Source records
★ ★ ★ ★ ★

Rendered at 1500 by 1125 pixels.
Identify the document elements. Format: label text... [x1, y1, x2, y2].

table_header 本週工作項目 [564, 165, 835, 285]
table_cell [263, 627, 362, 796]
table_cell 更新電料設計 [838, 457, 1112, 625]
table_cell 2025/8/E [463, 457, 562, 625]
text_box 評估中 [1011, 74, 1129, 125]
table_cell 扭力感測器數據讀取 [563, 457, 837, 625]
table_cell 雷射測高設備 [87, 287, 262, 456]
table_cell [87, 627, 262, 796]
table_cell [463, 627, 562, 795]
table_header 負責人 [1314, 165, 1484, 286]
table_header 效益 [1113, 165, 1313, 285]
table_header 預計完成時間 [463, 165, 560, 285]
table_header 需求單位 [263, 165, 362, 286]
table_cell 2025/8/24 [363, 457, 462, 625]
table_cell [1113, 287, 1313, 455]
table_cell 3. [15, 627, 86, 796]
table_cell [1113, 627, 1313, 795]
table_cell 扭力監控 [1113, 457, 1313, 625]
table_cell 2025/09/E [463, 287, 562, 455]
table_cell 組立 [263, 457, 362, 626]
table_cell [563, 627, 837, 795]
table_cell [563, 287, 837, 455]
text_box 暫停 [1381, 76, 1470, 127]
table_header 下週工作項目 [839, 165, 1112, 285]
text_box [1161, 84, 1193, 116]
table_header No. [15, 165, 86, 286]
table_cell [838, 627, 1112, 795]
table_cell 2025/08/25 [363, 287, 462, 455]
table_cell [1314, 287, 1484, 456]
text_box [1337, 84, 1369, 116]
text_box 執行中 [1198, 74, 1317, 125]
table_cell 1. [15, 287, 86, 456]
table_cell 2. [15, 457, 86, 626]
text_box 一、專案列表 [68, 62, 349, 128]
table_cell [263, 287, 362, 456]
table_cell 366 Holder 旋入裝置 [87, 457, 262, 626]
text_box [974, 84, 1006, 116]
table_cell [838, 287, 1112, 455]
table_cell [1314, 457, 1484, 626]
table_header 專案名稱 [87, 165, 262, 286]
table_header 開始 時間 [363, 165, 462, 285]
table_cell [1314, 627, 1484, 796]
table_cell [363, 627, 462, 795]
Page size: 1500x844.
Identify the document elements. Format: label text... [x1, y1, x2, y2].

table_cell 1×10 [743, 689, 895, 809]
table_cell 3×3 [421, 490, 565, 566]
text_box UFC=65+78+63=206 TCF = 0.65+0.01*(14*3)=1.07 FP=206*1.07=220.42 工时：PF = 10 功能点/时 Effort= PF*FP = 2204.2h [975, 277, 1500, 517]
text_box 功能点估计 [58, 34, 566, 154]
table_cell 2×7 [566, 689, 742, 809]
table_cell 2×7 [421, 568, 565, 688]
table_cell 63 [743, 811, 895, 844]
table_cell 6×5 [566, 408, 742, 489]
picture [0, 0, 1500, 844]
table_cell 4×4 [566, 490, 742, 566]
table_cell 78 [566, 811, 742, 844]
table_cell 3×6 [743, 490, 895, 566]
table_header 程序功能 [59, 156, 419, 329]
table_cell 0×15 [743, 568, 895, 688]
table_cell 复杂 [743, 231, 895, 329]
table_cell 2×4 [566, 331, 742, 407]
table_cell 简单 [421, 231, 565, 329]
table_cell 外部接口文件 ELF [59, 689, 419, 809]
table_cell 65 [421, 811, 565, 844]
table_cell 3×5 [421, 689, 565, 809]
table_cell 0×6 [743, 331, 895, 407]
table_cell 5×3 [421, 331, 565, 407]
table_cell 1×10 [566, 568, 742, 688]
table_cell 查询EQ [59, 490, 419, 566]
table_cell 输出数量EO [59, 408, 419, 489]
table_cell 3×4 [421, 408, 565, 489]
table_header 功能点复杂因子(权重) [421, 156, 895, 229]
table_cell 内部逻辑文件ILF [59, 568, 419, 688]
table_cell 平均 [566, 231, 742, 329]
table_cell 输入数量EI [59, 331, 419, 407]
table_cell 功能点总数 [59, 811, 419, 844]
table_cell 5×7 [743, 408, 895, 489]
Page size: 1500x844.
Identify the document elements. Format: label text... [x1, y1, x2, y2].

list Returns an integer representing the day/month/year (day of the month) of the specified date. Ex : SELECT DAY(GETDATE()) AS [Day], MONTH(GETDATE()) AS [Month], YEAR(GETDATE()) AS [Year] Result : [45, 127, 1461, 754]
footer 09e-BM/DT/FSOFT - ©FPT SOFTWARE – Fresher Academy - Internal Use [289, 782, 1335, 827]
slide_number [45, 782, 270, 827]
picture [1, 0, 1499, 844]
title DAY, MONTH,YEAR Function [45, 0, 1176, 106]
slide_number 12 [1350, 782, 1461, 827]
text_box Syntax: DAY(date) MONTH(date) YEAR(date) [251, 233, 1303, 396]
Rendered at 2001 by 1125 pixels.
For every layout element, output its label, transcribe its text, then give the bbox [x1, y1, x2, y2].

★ ★ ★ ★ ★

WHAT NEEDS TO BE DONE ->
Search the data for the string "picture" and copy each line where it appears.

PROBLEM SOLUTION ->
picture [0, 0, 1500, 844]
picture [1, 0, 1499, 844]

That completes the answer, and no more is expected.